*Directions for this task*. I'd like the entries reproduced exactly, with the images omitted.

==== Supplied material

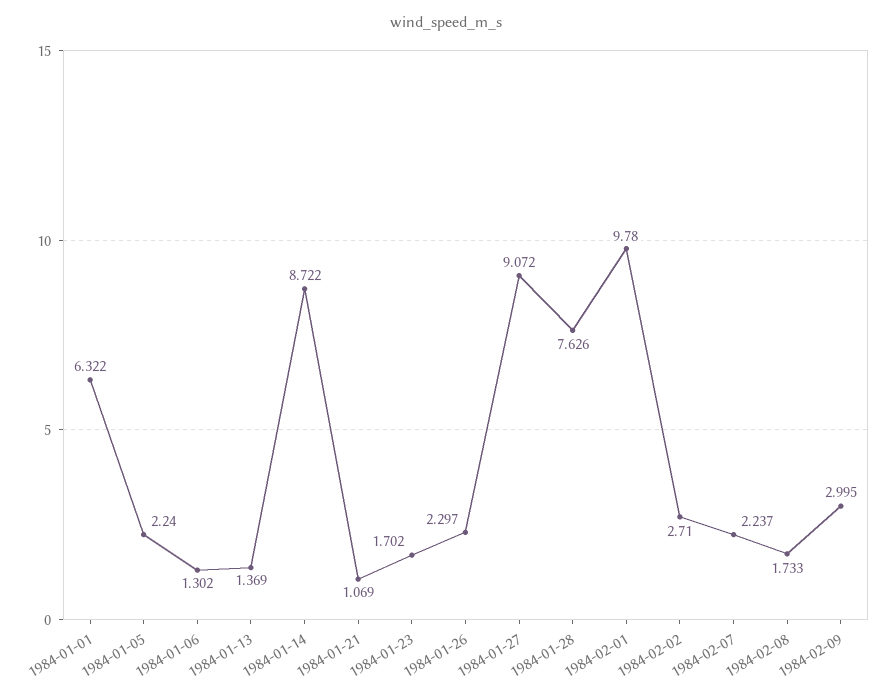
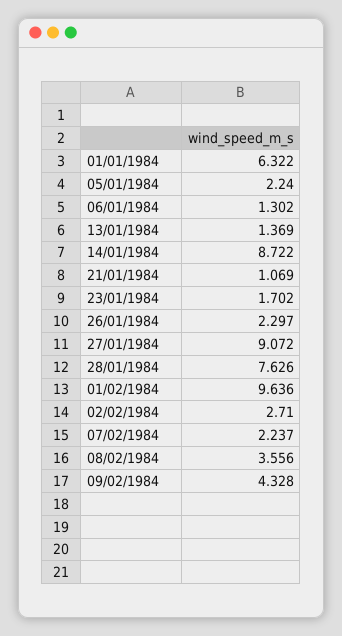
  {
    "1984-01-01": 6.322,
    "1984-01-05": 2.24,
    "1984-01-06": 1.302,
    "1984-01-13": 1.369,
    "1984-01-14": 8.722,
    "1984-01-21": 1.069,
    "1984-01-23": 1.702,
    "1984-01-26": 2.297,
    "1984-01-27": 9.072,
    "1984-01-28": 7.626,
-   "1984-02-01": 9.78,
+   "1984-02-01": 9.636,
    "1984-02-02": 2.71,
    "1984-02-07": 2.237,
-   "1984-02-08": 1.733,
+   "1984-02-08": 3.556,
-   "1984-02-09": 2.995
+   "1984-02-09": 4.328
  }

========

*Solution to this task*.
  {
    "1984-01-01": 6.322,
    "1984-01-05": 2.24,
    "1984-01-06": 1.302,
    "1984-01-13": 1.369,
    "1984-01-14": 8.722,
    "1984-01-21": 1.069,
    "1984-01-23": 1.702,
    "1984-01-26": 2.297,
    "1984-01-27": 9.072,
    "1984-01-28": 7.626,
-   "1984-02-01": 9.78,
+   "1984-02-01": 9.636,
    "1984-02-02": 2.71,
    "1984-02-07": 2.237,
-   "1984-02-08": 1.733,
+   "1984-02-08": 3.556,
-   "1984-02-09": 2.995
+   "1984-02-09": 4.328
  }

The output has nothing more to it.